>>>

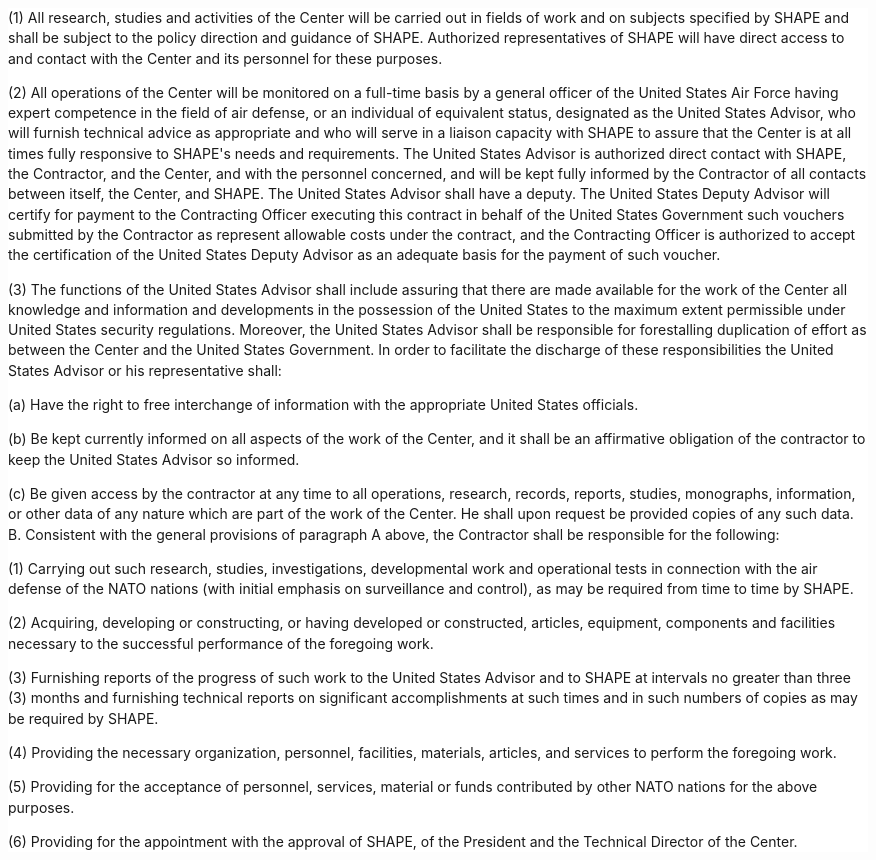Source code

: (1) All research, studies and activities of the Center will be carried out in fields of work and on subjects specified by SHAPE and shall be subject to the policy direction and guidance of SHAPE. Authorized representatives of SHAPE will have direct access to and contact with the Center and its personnel for these purposes.  

(2) All operations of the Center will be monitored on a full-time basis by a general officer of the United States Air Force having expert competence in the field of air defense, or an individual of equivalent status, designated as the United States Advisor, who will furnish technical advice as appropriate and who will serve in a liaison capacity with SHAPE to assure that the Center is at all times fully responsive to SHAPE's needs and requirements. The United States Advisor is authorized direct contact with SHAPE, the Contractor, and the Center, and with the personnel concerned, and will be kept fully informed by the Contractor of all contacts between itself, the Center, and SHAPE. The United States Advisor shall have a deputy. The United States Deputy Advisor will certify for payment to the Contracting Officer executing this contract in behalf of the United States Government such vouchers submitted by the Contractor as represent allowable costs under the contract, and the Contracting Officer is authorized to accept the certification of the United States Deputy Advisor as an adequate basis for the payment of such voucher.  

(3) The functions of the United States Advisor shall include assuring that there are made available for the work of the Center all knowledge and information and developments in the possession of the United States to the maximum extent permissible under United States security regulations. Moreover, the United States Advisor shall be responsible for forestalling duplication of effort as between the Center and the United States Government. In order to facilitate the discharge of these responsibilities the United States Advisor or his representative shall: 

(a) Have the right to free interchange of information with the appropriate United States officials.  

(b) Be kept currently informed on all aspects of the work of the Center, and it shall be an affirmative obligation of the contractor to keep the United States Advisor so informed.  

(c) Be given access by the contractor at any time to all operations, research, records, reports, studies, monographs, information, or other data of any nature which are part of the work of the Center. He shall upon request be provided copies of any such data.       
B.  Consistent with the general provisions of paragraph A above, the Contractor shall be responsible for the following: 

(1) Carrying out such research, studies, investigations, developmental work and operational tests in connection with the air defense of the NATO nations (with initial emphasis on surveillance and control), as may be required from time to time by SHAPE.  

(2) Acquiring, developing or constructing, or having developed or constructed, articles, equipment, components and facilities necessary to the successful performance of the foregoing work.  

(3) Furnishing reports of the progress of such work to the United States Advisor and to SHAPE at intervals no greater than three (3) months and furnishing technical reports on significant accomplishments at such times and in such numbers of copies as may be required by SHAPE.  

(4) Providing the necessary organization, personnel, facilities, materials, articles, and services to perform the foregoing work.  

(5) Providing for the acceptance of personnel, services, material or funds contributed by other NATO nations for the above purposes.  

(6) Providing for the appointment with the approval of SHAPE, of the President and the Technical Director of the Center.  

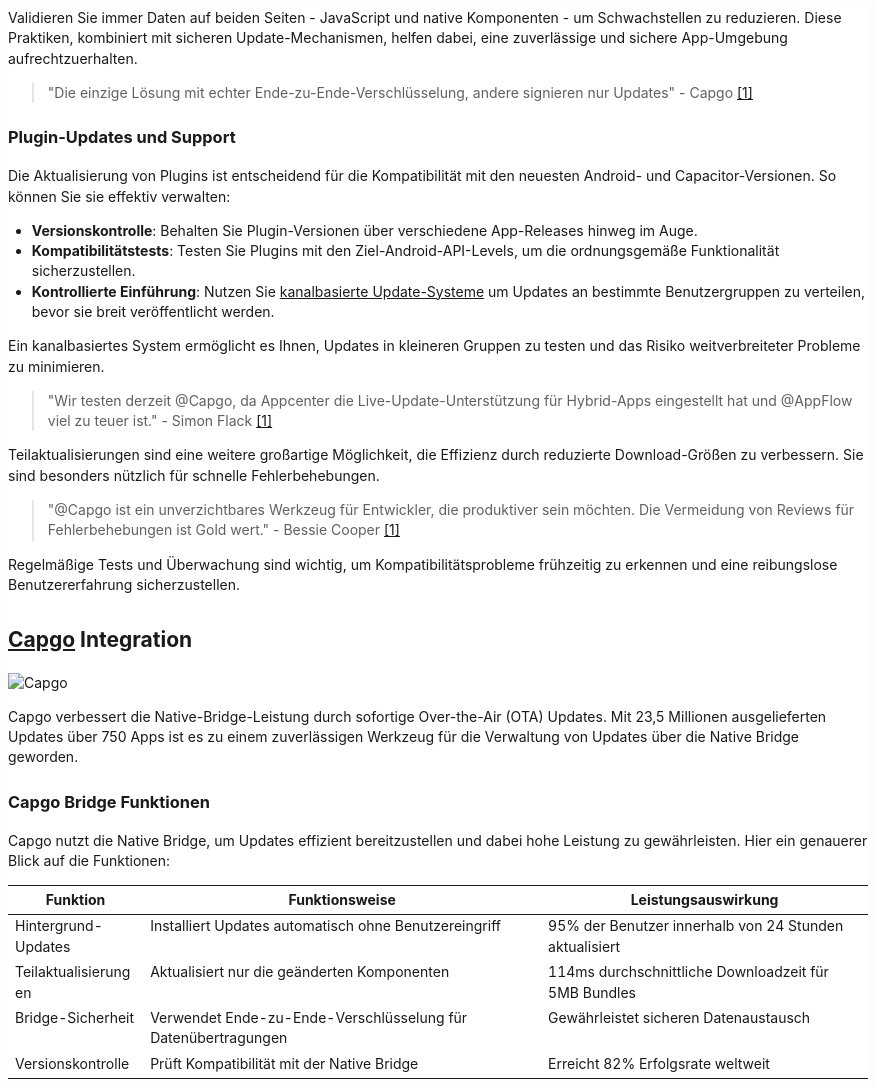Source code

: Validieren Sie immer Daten auf beiden Seiten - JavaScript und native Komponenten - um Schwachstellen zu reduzieren. Diese Praktiken, kombiniert mit sicheren Update-Mechanismen, helfen dabei, eine zuverlässige und sichere App-Umgebung aufrechtzuerhalten.

> "Die einzige Lösung mit echter Ende-zu-Ende-Verschlüsselung, andere signieren nur Updates" - Capgo [\[1\]](https://capgo.app/)

### Plugin-Updates und Support

Die Aktualisierung von Plugins ist entscheidend für die Kompatibilität mit den neuesten Android- und Capacitor-Versionen. So können Sie sie effektiv verwalten:

-   **Versionskontrolle**: Behalten Sie Plugin-Versionen über verschiedene App-Releases hinweg im Auge.
-   **Kompatibilitätstests**: Testen Sie Plugins mit den Ziel-Android-API-Levels, um die ordnungsgemäße Funktionalität sicherzustellen.
-   **Kontrollierte Einführung**: Nutzen Sie [kanalbasierte Update-Systeme](https://capgo.app/docs/plugin/cloud-mode/channel-system/) um Updates an bestimmte Benutzergruppen zu verteilen, bevor sie breit veröffentlicht werden.

Ein kanalbasiertes System ermöglicht es Ihnen, Updates in kleineren Gruppen zu testen und das Risiko weitverbreiteter Probleme zu minimieren.

> "Wir testen derzeit @Capgo, da Appcenter die Live-Update-Unterstützung für Hybrid-Apps eingestellt hat und @AppFlow viel zu teuer ist." - Simon Flack [\[1\]](https://capgo.app/)

Teilaktualisierungen sind eine weitere großartige Möglichkeit, die Effizienz durch reduzierte Download-Größen zu verbessern. Sie sind besonders nützlich für schnelle Fehlerbehebungen.

> "@Capgo ist ein unverzichtbares Werkzeug für Entwickler, die produktiver sein möchten. Die Vermeidung von Reviews für Fehlerbehebungen ist Gold wert." - Bessie Cooper [\[1\]](https://capgo.app/)

Regelmäßige Tests und Überwachung sind wichtig, um Kompatibilitätsprobleme frühzeitig zu erkennen und eine reibungslose Benutzererfahrung sicherzustellen.

## [Capgo](https://capgo.app/) Integration

![Capgo](https://mars-images.imgix.net/seobot/screenshots/capgo.app-26aea05b7e2e737b790a9becb40f7bc5-2025-03-22.jpg?auto=compress)

Capgo verbessert die Native-Bridge-Leistung durch sofortige Over-the-Air (OTA) Updates. Mit 23,5 Millionen ausgelieferten Updates über 750 Apps ist es zu einem zuverlässigen Werkzeug für die Verwaltung von Updates über die Native Bridge geworden.

### Capgo Bridge Funktionen

Capgo nutzt die Native Bridge, um Updates effizient bereitzustellen und dabei hohe Leistung zu gewährleisten. Hier ein genauerer Blick auf die Funktionen:

| **Funktion** | **Funktionsweise** | **Leistungsauswirkung** |
| --- | --- | --- |
| Hintergrund-Updates | Installiert Updates automatisch ohne Benutzereingriff | 95% der Benutzer innerhalb von 24 Stunden aktualisiert |
| Teilaktualisierungen | Aktualisiert nur die geänderten Komponenten | 114ms durchschnittliche Downloadzeit für 5MB Bundles |
| Bridge-Sicherheit | Verwendet Ende-zu-Ende-Verschlüsselung für Datenübertragungen | Gewährleistet sicheren Datenaustausch |
| Versionskontrolle | Prüft Kompatibilität mit der Native Bridge | Erreicht 82% Erfolgsrate weltweit |
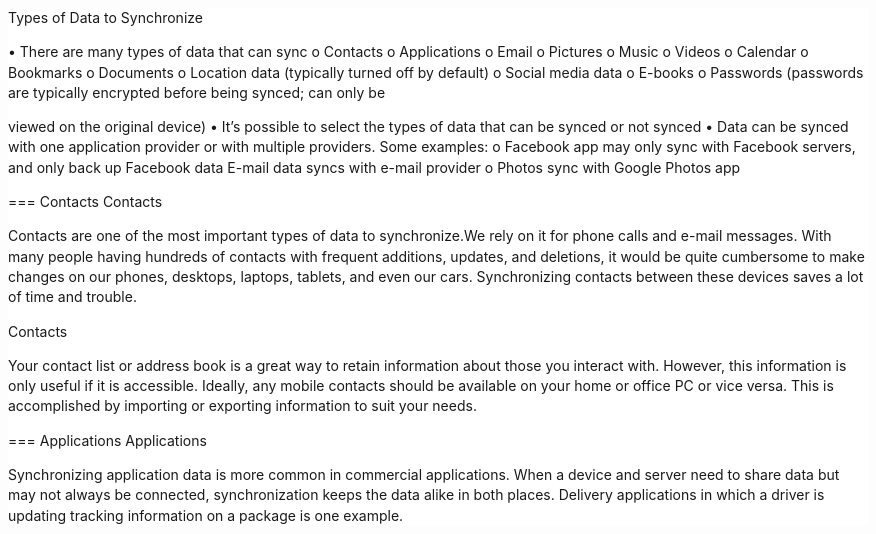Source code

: Types of Data to Synchronize
 
•
There are many types of data that can sync
o Contacts
o Applications
o Email
o Pictures
o Music
o Videos
o Calendar
o Bookmarks
o Documents
o Location data (typically turned off by default)
o Social media data
o E-books
o Passwords (passwords are typically encrypted before being synced; can only be

viewed on the original device)
•
It’s possible to select the types of data that can be synced or not synced
•
Data can be synced with one application provider or with multiple providers.
Some examples:
o Facebook app may only sync with Facebook servers, and only back up Facebook
data
E-mail data syncs with e-mail provider
o Photos sync with Google Photos app

=== Contacts
Contacts

Contacts are one of the most important types of data to synchronize.We rely on
it for phone calls and e-mail messages. With many people having hundreds of
contacts with frequent additions, updates, and deletions, it would be quite
cumbersome to make changes on our phones, desktops, laptops, tablets, and even
our cars. Synchronizing contacts between these devices saves a lot of time and
trouble.

Contacts

Your contact list or address book is a great way to retain information about
those you interact with. However, this information is only useful if it is
accessible. Ideally, any mobile contacts should be available on your home or
office PC or vice versa. This is accomplished by importing or exporting
information to suit your needs.


=== Applications
Applications

Synchronizing application data is more common in commercial applications. When a
device and server need to share data but may not always be connected,
synchronization keeps the data alike in both places. Delivery applications in
which a driver is updating tracking information on a package is one example.
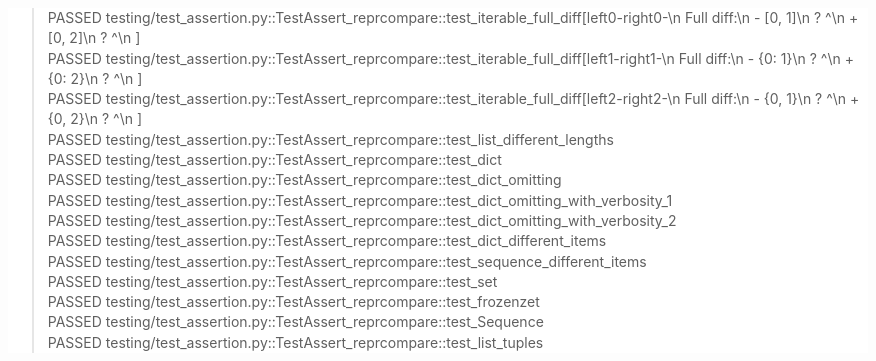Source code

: > PASSED testing/test_assertion.py::TestAssert_reprcompare::test_iterable_full_diff[left0-right0-\n                Full diff:\n                - [0, 1]\n                ?     ^\n                + [0, 2]\n                ?     ^\n            ]  
> PASSED testing/test_assertion.py::TestAssert_reprcompare::test_iterable_full_diff[left1-right1-\n                Full diff:\n                - {0: 1}\n                ?     ^\n                + {0: 2}\n                ?     ^\n            ]  
> PASSED testing/test_assertion.py::TestAssert_reprcompare::test_iterable_full_diff[left2-right2-\n                Full diff:\n                - {0, 1}\n                ?     ^\n                + {0, 2}\n                ?     ^\n            ]  
> PASSED testing/test_assertion.py::TestAssert_reprcompare::test_list_different_lengths  
> PASSED testing/test_assertion.py::TestAssert_reprcompare::test_dict  
> PASSED testing/test_assertion.py::TestAssert_reprcompare::test_dict_omitting  
> PASSED testing/test_assertion.py::TestAssert_reprcompare::test_dict_omitting_with_verbosity_1  
> PASSED testing/test_assertion.py::TestAssert_reprcompare::test_dict_omitting_with_verbosity_2  
> PASSED testing/test_assertion.py::TestAssert_reprcompare::test_dict_different_items  
> PASSED testing/test_assertion.py::TestAssert_reprcompare::test_sequence_different_items  
> PASSED testing/test_assertion.py::TestAssert_reprcompare::test_set  
> PASSED testing/test_assertion.py::TestAssert_reprcompare::test_frozenzet  
> PASSED testing/test_assertion.py::TestAssert_reprcompare::test_Sequence  
> PASSED testing/test_assertion.py::TestAssert_reprcompare::test_list_tuples  
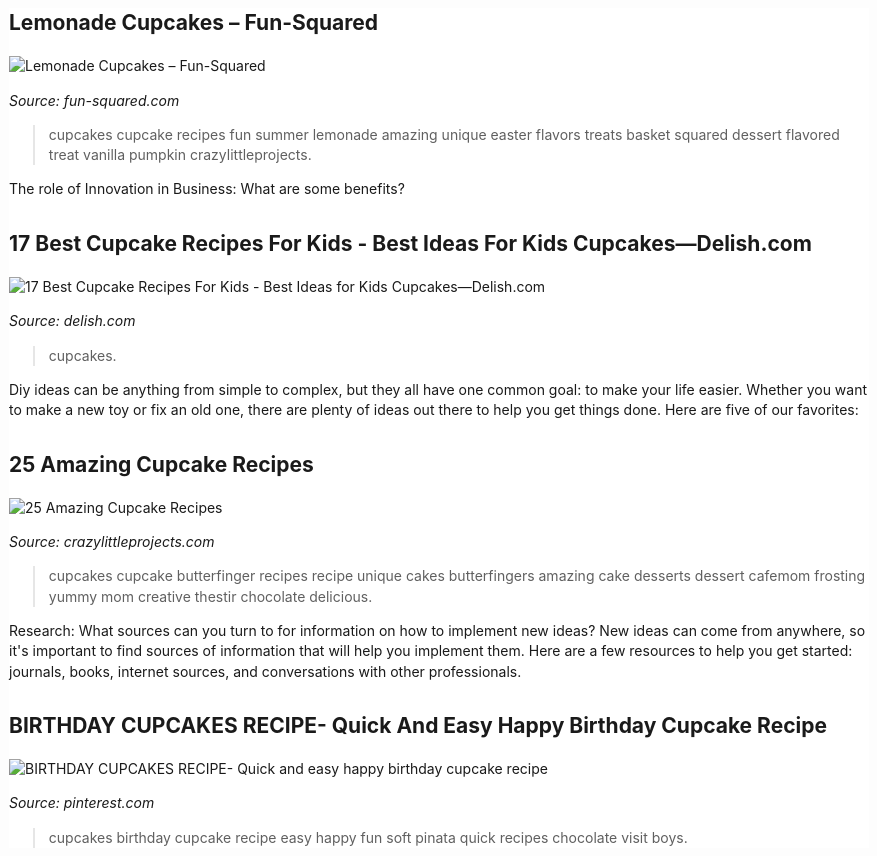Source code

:     
## Lemonade Cupcakes – Fun-Squared

<img loading=lazy src="https://fun-squared.com/wp-content/uploads/2016/06/LemonadeCupcakes3.jpg" onerror="this.onerror=null;this.src='https://tse1.mm.bing.net/th?id=OIP.00wSXAyYvhKek-8TfK7t8QHaKy&amp;pid=15.1';" alt="Lemonade Cupcakes – Fun-Squared">

_Source: fun-squared.com_

>cupcakes cupcake recipes fun summer lemonade amazing unique easter flavors treats basket squared dessert flavored treat vanilla pumpkin crazylittleprojects. 

	

The role of Innovation in Business: What are some benefits?
 

    
## 17 Best Cupcake Recipes For Kids - Best Ideas For Kids Cupcakes—Delish.com

<img loading=lazy src="https://hips.hearstapps.com/del.h-cdn.co/assets/15/44/img_4327.jpg?crop=1.0xw:1xh;center,top&amp;resize=768:*" onerror="this.onerror=null;this.src='https://tse3.mm.bing.net/th?id=OIP.5m9CvMu0ESyVj_xeHjvvoAHaLH&amp;pid=15.1';" alt="17 Best Cupcake Recipes For Kids - Best Ideas for Kids Cupcakes—Delish.com">

_Source: delish.com_

>cupcakes. 

	

Diy ideas can be anything from simple to complex, but they all have one common goal: to make your life easier. Whether you want to make a new toy or fix an old one, there are plenty of ideas out there to help you get things done. Here are five of our favorites: 

    
## 25 Amazing Cupcake Recipes

<img loading=lazy src="https://crazylittleprojects.com/wp-content/uploads/2014/02/butterfinger.jpg" onerror="this.onerror=null;this.src='https://tse1.mm.bing.net/th?id=OIP.Y8LfwMsBqyOdyH5dYk-f-QHaLH&amp;pid=15.1';" alt="25 Amazing Cupcake Recipes">

_Source: crazylittleprojects.com_

>cupcakes cupcake butterfinger recipes recipe unique cakes butterfingers amazing cake desserts dessert cafemom frosting yummy mom creative thestir chocolate delicious. 

	

Research: What sources can you turn to for information on how to implement new ideas?
New ideas can come from anywhere, so it's important to find sources of information that will help you implement them. Here are a few resources to help you get started: journals, books, internet sources, and conversations with other professionals.

    
## BIRTHDAY CUPCAKES RECIPE- Quick And Easy Happy Birthday Cupcake Recipe

<img loading=lazy src="https://i.pinimg.com/originals/91/bf/4a/91bf4a2619ecd80b3a8cf5089a96411c.jpg" onerror="this.onerror=null;this.src='https://tse2.mm.bing.net/th?id=OIP.S-johgcmWXgBW1A26W0IEQHaPi&amp;pid=15.1';" alt="BIRTHDAY CUPCAKES RECIPE- Quick and easy happy birthday cupcake recipe">

_Source: pinterest.com_

>cupcakes birthday cupcake recipe easy happy fun soft pinata quick recipes chocolate visit boys. 
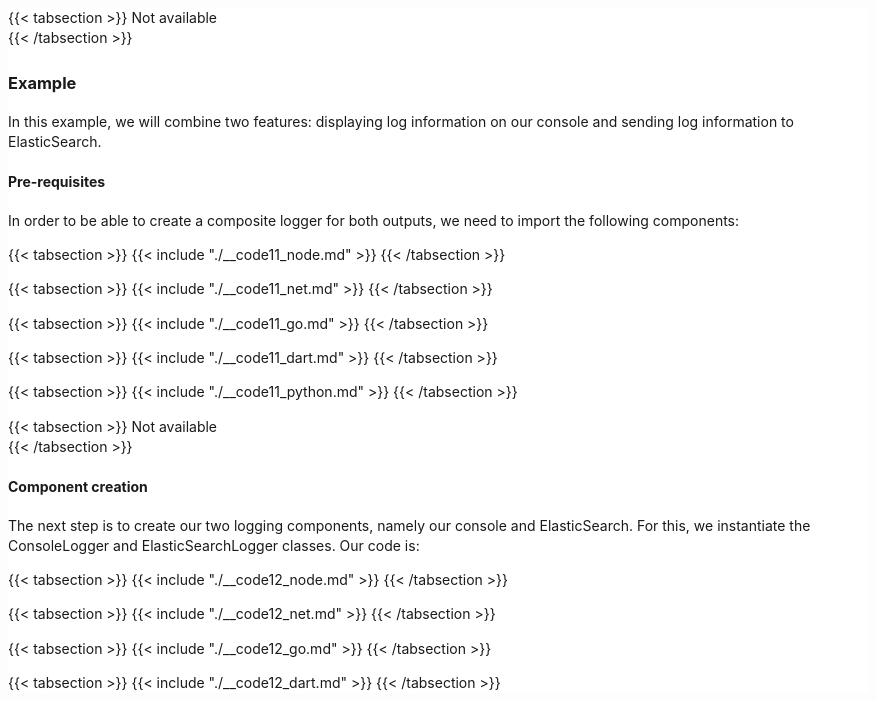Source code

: {{< tabsection >}}
  Not available  
{{< /tabsection >}}	

### Example

In this example, we will combine two features: displaying log information on our console and sending log information to ElasticSearch.

#### Pre-requisites

In order to be able to create a composite logger for both outputs, we need to import the following components:

{{< tabsection >}}
 {{< include "./__code11_node.md" >}}
{{< /tabsection >}}

{{< tabsection >}}
 {{< include "./__code11_net.md" >}}
{{< /tabsection >}}

{{< tabsection >}}
 {{< include "./__code11_go.md" >}}
{{< /tabsection >}}

{{< tabsection >}}
 {{< include "./__code11_dart.md" >}}
{{< /tabsection >}}

{{< tabsection >}}
  {{< include "./__code11_python.md" >}}
{{< /tabsection >}}

{{< tabsection >}}
  Not available  
{{< /tabsection >}}

#### Component creation

The next step is to create our two logging components, namely our console and ElasticSearch. For this, we instantiate the ConsoleLogger and ElasticSearchLogger classes. Our code is:

{{< tabsection >}}
 {{< include "./__code12_node.md" >}}
{{< /tabsection >}}

{{< tabsection >}}
 {{< include "./__code12_net.md" >}}
{{< /tabsection >}}

{{< tabsection >}}
 {{< include "./__code12_go.md" >}}
{{< /tabsection >}}

{{< tabsection >}}
 {{< include "./__code12_dart.md" >}}
{{< /tabsection >}}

<<<

### Work to be completed
From the entries above, turn the lines from the line with "- Capgo [\[1\]](https://capgo.app/)" up to and including the line with "### Plugin-Updates und Support" into a numbered list, leaving out any blank lines.

### Task answer
1. > "Die einzige Lösung mit echter Ende-zu-Ende-Verschlüsselung, andere signieren nur Updates" - Capgo [\[1\]](https://capgo.app/)
2. ### Plugin-Updates und Support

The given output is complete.